Material provided:

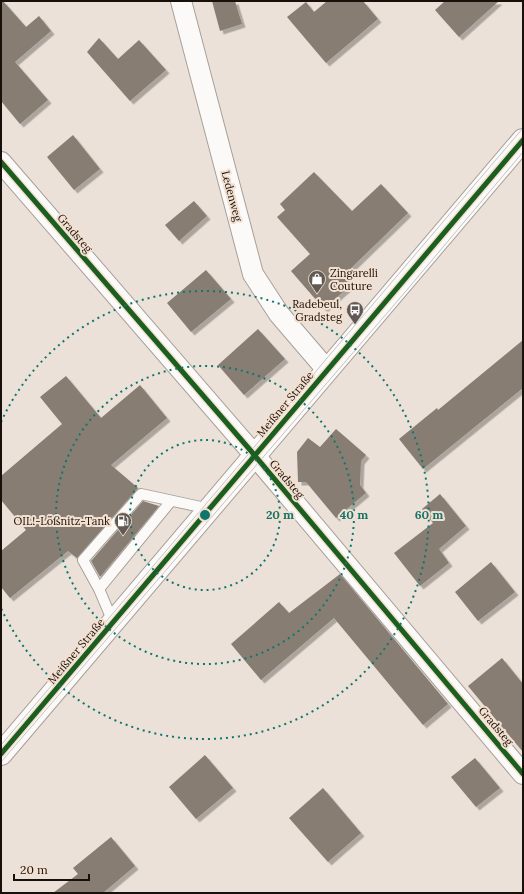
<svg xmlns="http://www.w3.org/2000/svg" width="524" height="894" font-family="Lora,serif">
<defs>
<filter id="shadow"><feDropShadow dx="3.5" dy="3.5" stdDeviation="0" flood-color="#0004"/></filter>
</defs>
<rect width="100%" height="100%" fill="#ebe1d8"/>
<path fill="#877d73" filter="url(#shadow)" d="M1,1H3L26,27L39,16L51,31L15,62L48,100L20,124L1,101Z
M212,1H235L242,24L220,31Z
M327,1H363L378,19L326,63L287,17L306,2L314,12Z
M445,1H499L459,37L435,10Z
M99,38L118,59L139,40L166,70L130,101L87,52Z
M73,135L100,169L74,190L47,157Z
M314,172L352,211L381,184L408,213L345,274L353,283L324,309L291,271L310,254L277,217L285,210L280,204Z
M194,201L207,216L179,241L165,225Z
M206,270L231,299L191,332L167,303Z
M258,329L285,359L244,395L218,365Z
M523,340V388L423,469L399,439L437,408L438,410Z
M66,376L101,418L140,385L167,418L111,465L138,488L77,558L68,551L10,598L1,587V551L26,530L1,500V476L62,424L40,397Z
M336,429L366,455L361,461L360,485L366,493L336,518L306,482H298L297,452L308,438L320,447Z
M440,494L466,526L439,549L449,563L420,586L394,553L433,523L422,509Z
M143,501L159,506L100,577L91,561Z
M491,562L515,592L478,621L455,592Z
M340,574L448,704L423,725L334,618L261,680L231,644L279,602L289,613Z
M502,658L523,684V752L468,686Z
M205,755L233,788L196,819L169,787Z
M475,758L500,788L476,807L451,777Z
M323,788L361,833L328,862L289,818Z
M111,837L135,866L103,893H53L78,874L73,868Z"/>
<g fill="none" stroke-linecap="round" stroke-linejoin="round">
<defs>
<path id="lane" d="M99,589L171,501
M113,622L99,589L83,560L141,494L210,509"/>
<path id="street" d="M181,1L253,274L279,314L327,370
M1,162L251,451L523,774"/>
<path id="secondary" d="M1,754L523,140"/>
</defs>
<use href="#lane" stroke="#a7a099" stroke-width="12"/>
<use href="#street" stroke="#a7a099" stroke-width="22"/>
<use href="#secondary" stroke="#a7a099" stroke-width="24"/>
<use href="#lane" stroke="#fcfaf9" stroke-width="10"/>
<use href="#street" stroke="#fcfaf9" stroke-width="20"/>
<use href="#secondary" stroke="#fcfaf9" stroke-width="22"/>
<path stroke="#c5c2c0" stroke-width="1" d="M1,745L251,451L322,364L523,128
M1,762L406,291L523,152"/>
<defs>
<path id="cycleway" d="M1,162L251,451L523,774
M1,754L523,140"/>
</defs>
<use href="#cycleway" stroke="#f3e0d0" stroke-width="8"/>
<use href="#cycleway" stroke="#1b5e20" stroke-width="5"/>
</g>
<g fill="none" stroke="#0f766e" stroke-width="2" stroke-dasharray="2 4">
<circle cx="205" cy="515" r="75"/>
<circle cx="205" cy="515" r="149"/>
<path d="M1 422A224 224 0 1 1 1 608"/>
</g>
<defs>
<symbol id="shop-pin" viewBox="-11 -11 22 30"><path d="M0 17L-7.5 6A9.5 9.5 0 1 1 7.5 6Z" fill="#615953" stroke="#f3e0d0"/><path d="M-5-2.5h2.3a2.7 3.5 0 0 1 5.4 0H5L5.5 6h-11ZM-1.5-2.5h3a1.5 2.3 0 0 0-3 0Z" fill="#fff"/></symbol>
<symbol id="bus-pin" viewBox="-11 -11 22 30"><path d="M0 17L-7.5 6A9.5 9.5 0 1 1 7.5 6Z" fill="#615953" stroke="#f3e0d0"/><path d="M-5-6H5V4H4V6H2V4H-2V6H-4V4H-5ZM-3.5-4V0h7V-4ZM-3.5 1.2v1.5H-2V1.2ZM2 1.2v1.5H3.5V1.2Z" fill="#fff"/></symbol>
<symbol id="fuel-pin" viewBox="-11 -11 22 30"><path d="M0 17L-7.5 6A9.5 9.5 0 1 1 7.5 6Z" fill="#615953" stroke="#f3e0d0"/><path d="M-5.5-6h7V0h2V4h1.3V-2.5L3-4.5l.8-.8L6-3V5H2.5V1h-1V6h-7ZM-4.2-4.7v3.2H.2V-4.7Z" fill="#fff"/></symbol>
</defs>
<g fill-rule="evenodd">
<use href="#shop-pin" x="307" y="269" width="20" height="27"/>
<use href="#bus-pin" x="345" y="300" width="20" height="27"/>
<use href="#fuel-pin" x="113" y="511" width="20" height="27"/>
</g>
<g text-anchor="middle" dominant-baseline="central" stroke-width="4" stroke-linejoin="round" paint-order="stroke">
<g font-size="11" fill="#17100b" stroke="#f3e0d0">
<text transform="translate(232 196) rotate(75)">Ledenweg</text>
<text transform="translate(75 233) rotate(49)">Gradsteg</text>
<text transform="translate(285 404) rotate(-50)">Meißner Straße</text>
<text transform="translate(287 479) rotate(50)">Gradsteg</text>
<text transform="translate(76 651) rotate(-50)">Meißner Straße</text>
<text transform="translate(496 726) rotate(50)">Gradsteg</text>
</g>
<g font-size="11" fill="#17100b" stroke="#f3e0d0" text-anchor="end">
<text x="330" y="273" text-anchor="start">Zingarelli<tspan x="330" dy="13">Couture</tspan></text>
<text x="342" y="304">Radebeul,<tspan x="342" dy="13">Gradsteg</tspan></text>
<text x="110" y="521">OIL!-Lößnitz-Tank</text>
</g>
</g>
<circle cx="205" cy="515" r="6" fill="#0f766e" stroke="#f3e0d0" stroke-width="2"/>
<g font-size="12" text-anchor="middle" font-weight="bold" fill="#0f766e" stroke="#f3e0d0" stroke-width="4" stroke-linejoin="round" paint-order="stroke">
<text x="280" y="519">20 m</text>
<text x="354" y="519">40 m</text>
<text x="429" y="519">60 m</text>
</g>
<rect width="524" height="894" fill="none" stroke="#17100b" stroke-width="4"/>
<path d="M14 874v6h75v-6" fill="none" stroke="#17100b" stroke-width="2"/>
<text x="20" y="874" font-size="12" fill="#17100b" stroke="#f3e0d0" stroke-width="3" paint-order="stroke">20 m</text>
</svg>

Your task: Pull every line holding "shadow" out of the records.

Task response:
<filter id="shadow"><feDropShadow dx="3.5" dy="3.5" stdDeviation="0" flood-color="#0004"/></filter>
<path fill="#877d73" filter="url(#shadow)" d="M1,1H3L26,27L39,16L51,31L15,62L48,100L20,124L1,101Z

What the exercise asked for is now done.